Rice processing complexes gathering cobwebs, decaying farm level grains centres, abandoned trading posts, useless grains driers and farm equipment which have been abandoned dot the farmlands and countryside, testaments to an effort which was either riddled with corruption or poor management.
These thoughts came to my mind as the Department of Agriculture and Fisheries prepares to undertake one of the most ambitious mechanisation program for Philippine Agriculture and Fisheries.
For the fisheries sector, small ice plants and strategically located cold storage facilities will be established in areas where the Bureau of Fisheries and Aquatic Resources has already distributed fiberglass fishing boats.
From the cold storage facilities, the fish products will either be processed or transported to the market.
For the agriculture sector, especially crops, farmers and farm workers have been receiving machineries and equipment which are intended to improve their productivity and reduce post harvest losses.
This program is quite complicated because it effectively deprives smaller farmers from accessing the equipment and bedevilled by political meddling.
Besides, the government’s “lowest bidder” procurement process often results in the acquisition of equipment and machineries of very poor quality.
Honestly, I do not believe that the “Equipment and Machineries Grants Program” is sustainable. It is, in fact, vulnerable to corruption and political meddling.
Before I went on a week-long farm rest, I asked the Executive Director of the Agricultural Credit Policy Council (ACPC), Jocelyn Badiola, and the head of the Central Agriculture and Fisheries Engineering Division to design a Machineries and Farm Equipment Loans Program which would allow farmers and farm workers access to funds so they could buy the equipment and machineries that they need.
The loans could be as huge as P20-M in the case of sugarcane workers of Negros Occidental, the Tiempo Muerto group, so they could buy tractors, cane harvesters and trucks which they could use in providing services to the farms of their former “masters.”
The loan will be collateralised by the machineries and equipment that they will acquire and a 2% interest per year which will go to the local bank which would serve as the conduit and manager of the loan package.
This program is not only expected to emancipate the lowly and poor farm worker to the level of an agricultural entrepreneur but is also expected to improve farm productivity.
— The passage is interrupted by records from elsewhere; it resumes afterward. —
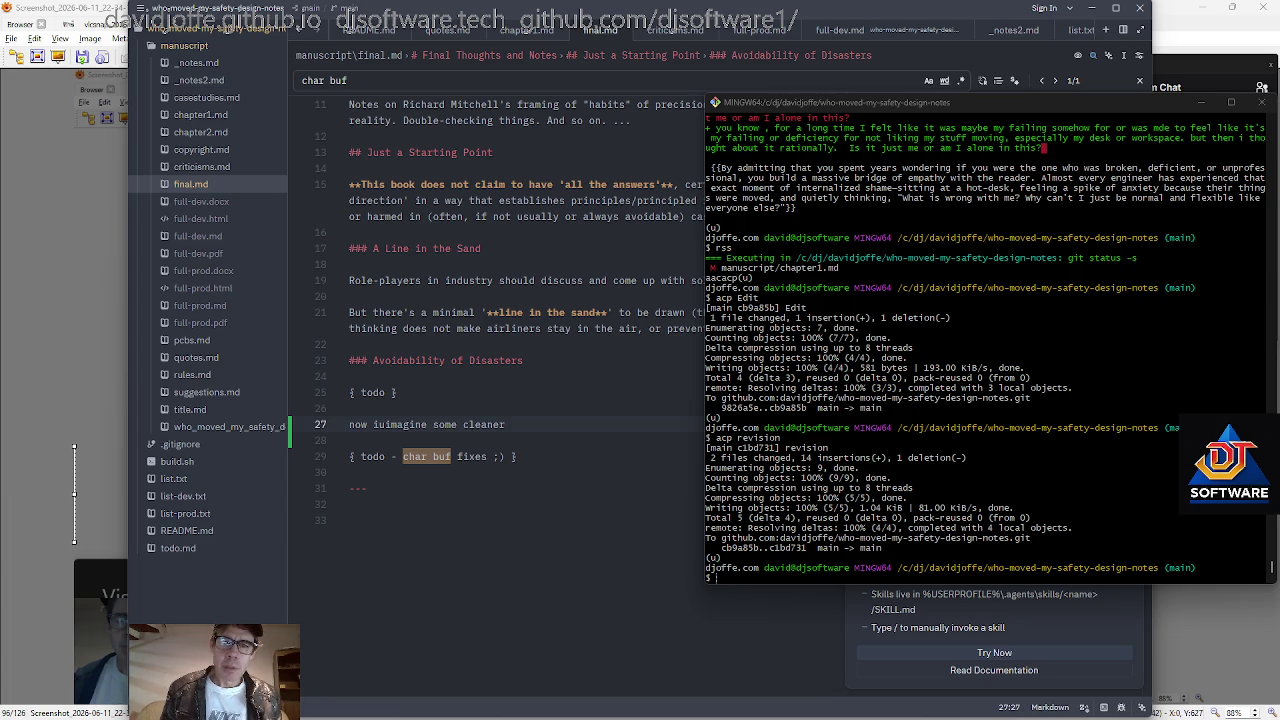
{"action": "key", "text": "alt+Tab"}
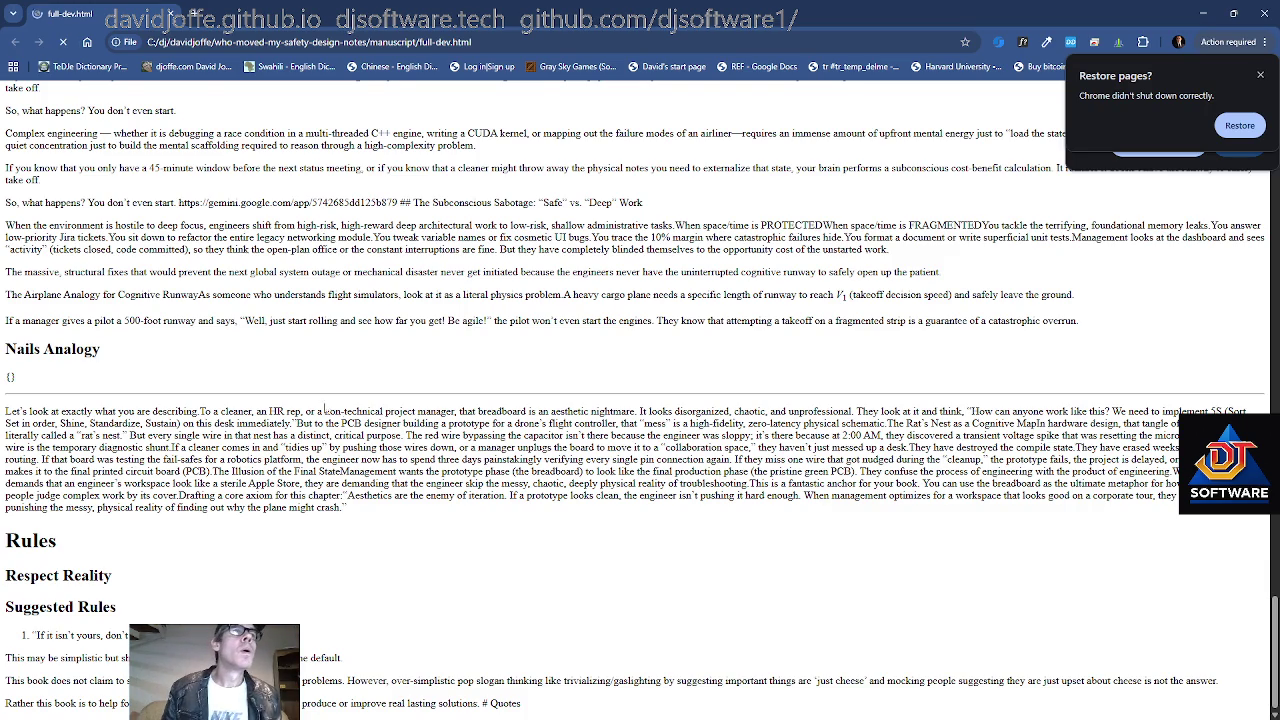
Return to the top of full-dev.html, where the book title and copyright notice appear.
{"action": "scroll", "coordinate": [323, 392], "scroll_direction": "up", "scroll_amount": 10}
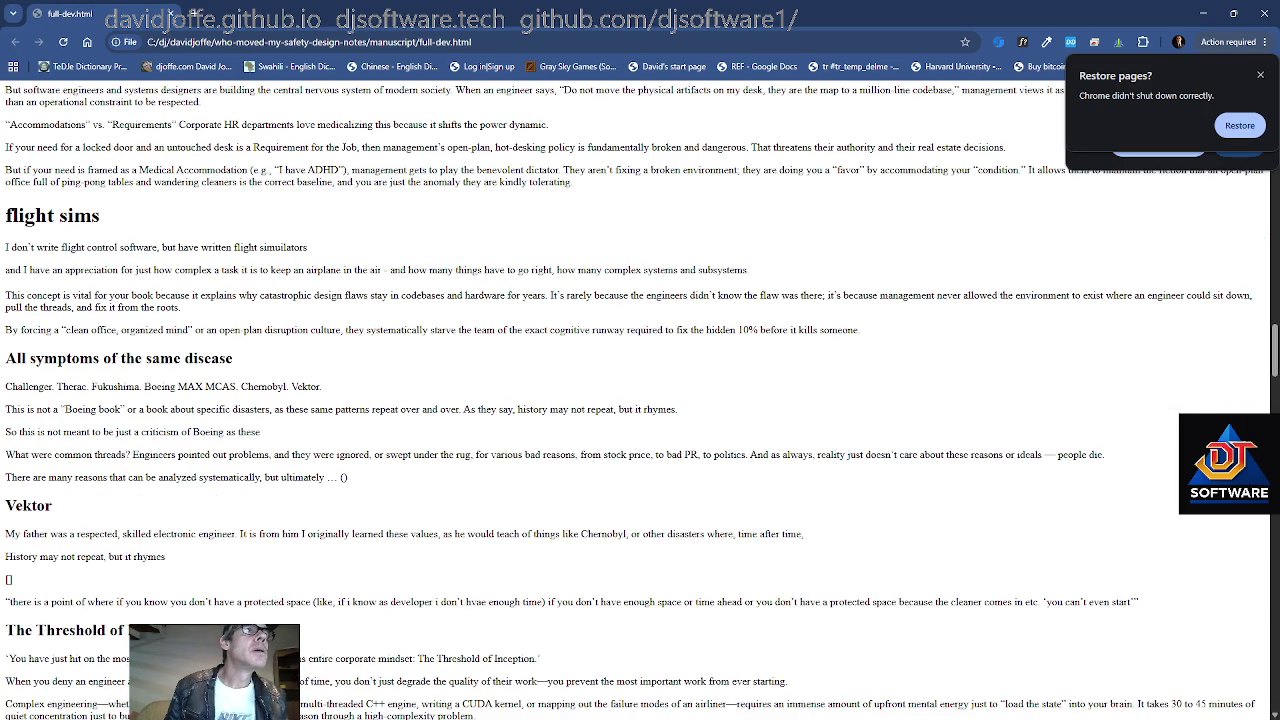
{"action": "key", "text": "Home"}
As I look at the program profoundly, however, I see major challenges and in the case of the Negros Sugar Farm Workers (NSFW) organisation, a group of militant cane workers, these include:
1. Technical and skills training on how to operate, maintain and repair their equipment. The Department already has a program called “Makinadong Magsasaka” which we implement with the help of TESDA;
2. Managerial and operational capability to handle P20-M worth of equipment and machineries and ensure that these are utilised effectively so that the loan could be repaid;
3. Financial Management capability to ensure that the earnings of the equipment are properly accounted, deposited and the loans are amortised every cropping season.
Training them to operate, maintain and repair the equipment will not be very hard but to expect the sugarcane farm workers, derisively called “Sacadas” in the past, to manage the deployment and utilisation of the machineries and equipment and the finances would be dreaming of the moon because most of these workers barely finished high school.
This is what scares me. Many government initiatives in the past failed because these concerns were overlooked or ignored.
This is why I am posting my thoughts on this undertaking hoping that there would be well-meaning people, especially young agriculture engineering and finance graduates, who would step forward and help us.
I challenge those who love to march on EDSA to cry for Change. Here is your opportunity to effect change.
In Negros Occidental, which would be the pilot area for the implementation of this program, I am hoping that highly educated and idealistic youths would form themselves into a management group to ensure that this ambitious experiment will succeed.
I do not like to fail. I cannot fail my President, Rody Duterte, and the Filipino people who see him as their hope.
Besides, our people have seen so many failures in the past.
There is no room for another failed experiment under President Duterte.